A congrats goes out to friend of SiMP Rob Pegoraro who finished in 4:11:23. Also a congrats to my friends Andy and Alison Mullins who finished at 04:22:54 and 05:58:02 respectively. Of the 20622 finishers, Rob, Andy and Alison were 6210, 8075 and 18932. Quite an accomplishment for everyone. Again, congratulations. Many months of training and dedication went into making this happen.
Full race results are here.
October 29th, 2007
CONGRATS PEGO!! And well done on improving over last year’s time. You’re officially a psychotic runner-dude. You can quit now, if you’d like. You’re making the rest of us wanna=be athletes look bad.
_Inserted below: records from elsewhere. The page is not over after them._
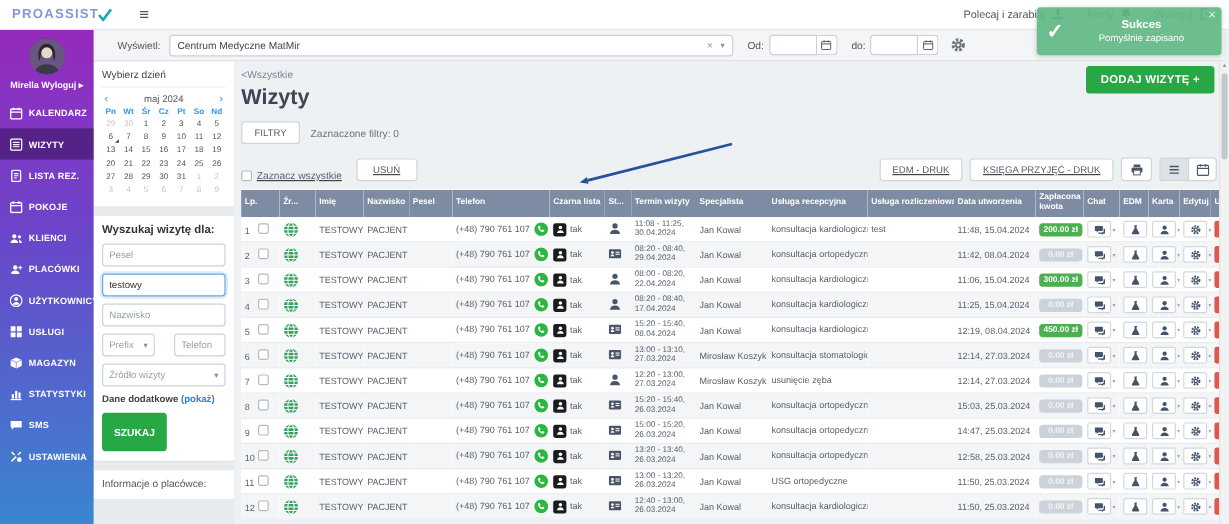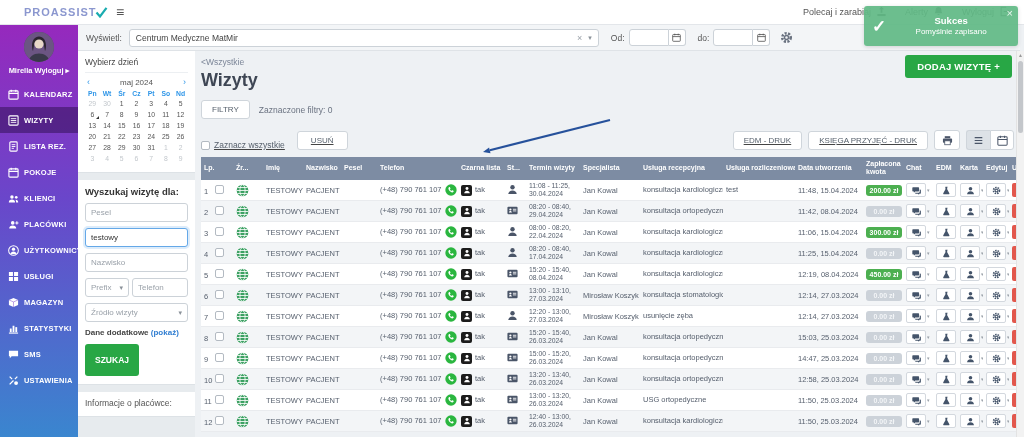"PROASSIST" .logo { padding-left: 24px -> 10px }
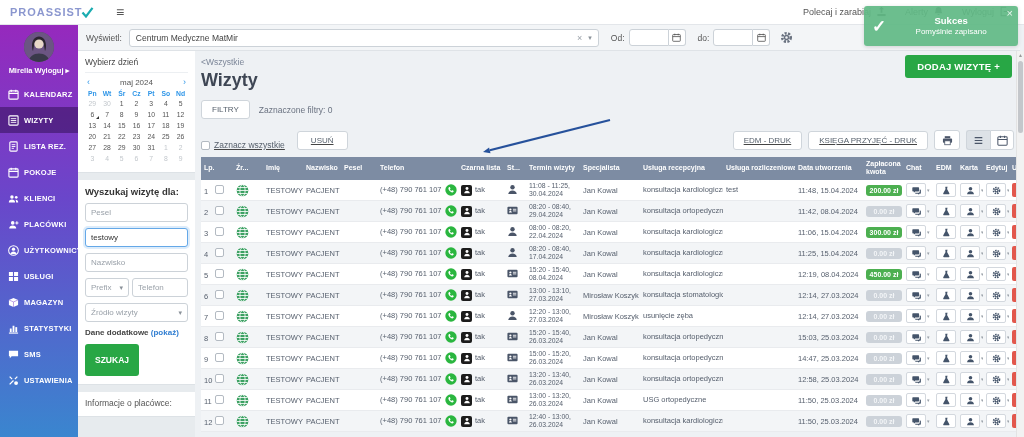"Wyświetl:" #filterbar { padding: 0 8px -> 0 20px }
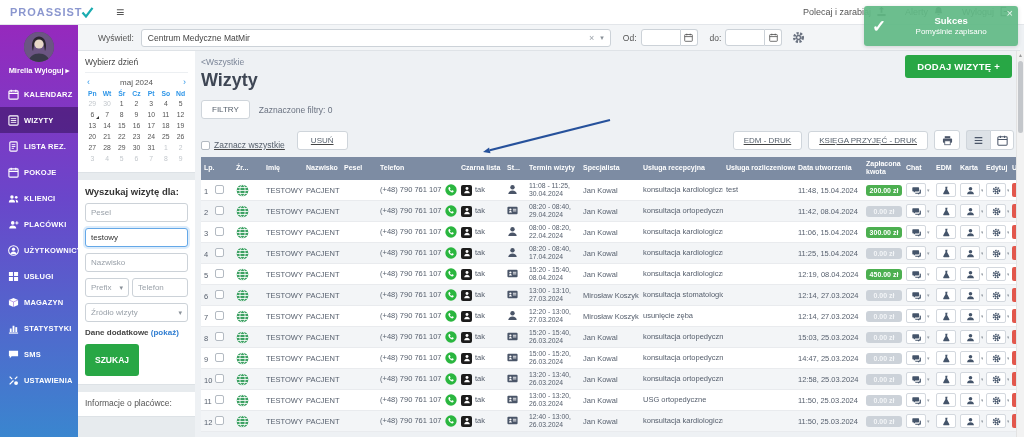"Prefix" .lp-row { gap: 3px -> 16px }
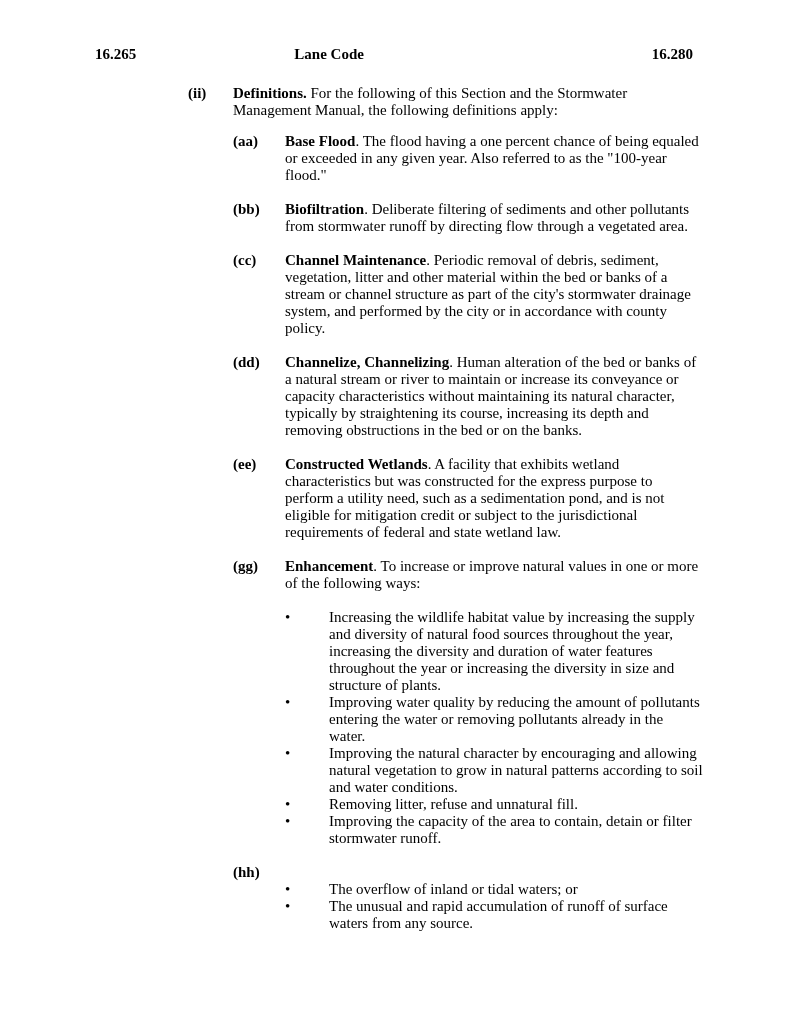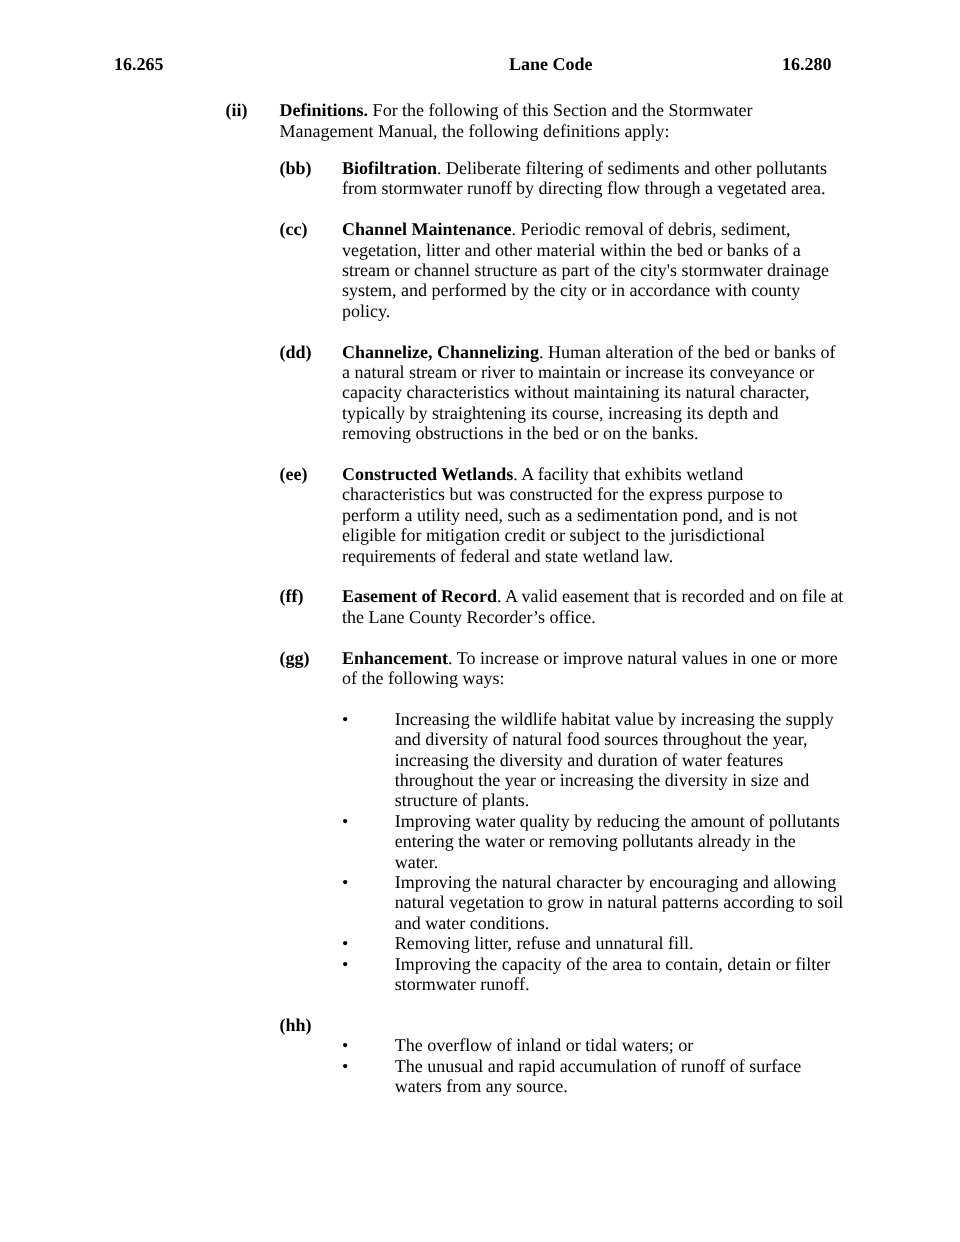"Lane Code" .header .h-center { text-align: right -> left }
The MCM needs a new tracking website or new software, or something. AWESOME idea – absolutely TERRIBLE execution. One of the mile markers was wrong, screwing up several of the pace/split times. It stopped reporting for nearly an hour, around the 3-hour mark (the critical last quarter or third of the race, for several of the folks I was tracking). My wife subscribed to their instant alerting feature, which proceeded to send her not less than FIFTEEN texts, letting her know her boss had reached the 19-mile marker – over the span of 2-hours!! I don’t think he was running in circles, or going back and forth over the same one-mile stretch, do you?? Considering he finished in 3:30, i’d gather he only passed it once. :-p And those were only a few of the many, many errors on incorrect reporting by this system. Awful, just awful.
October 29th, 2007
Thanks, guys! Finishing a marathon is an incredible experience–if you can, get a spot by the finish line and watch the expressions on the faces of people running to the finish. (In my case, you also would have heard me yelling my head off as I attacked the last hill. It’s a surprisingly effective way to shut out pain for minute or so
Now give me a day or so to heal up, and I won’t look like a 90-year-old man when I go up and down stairs.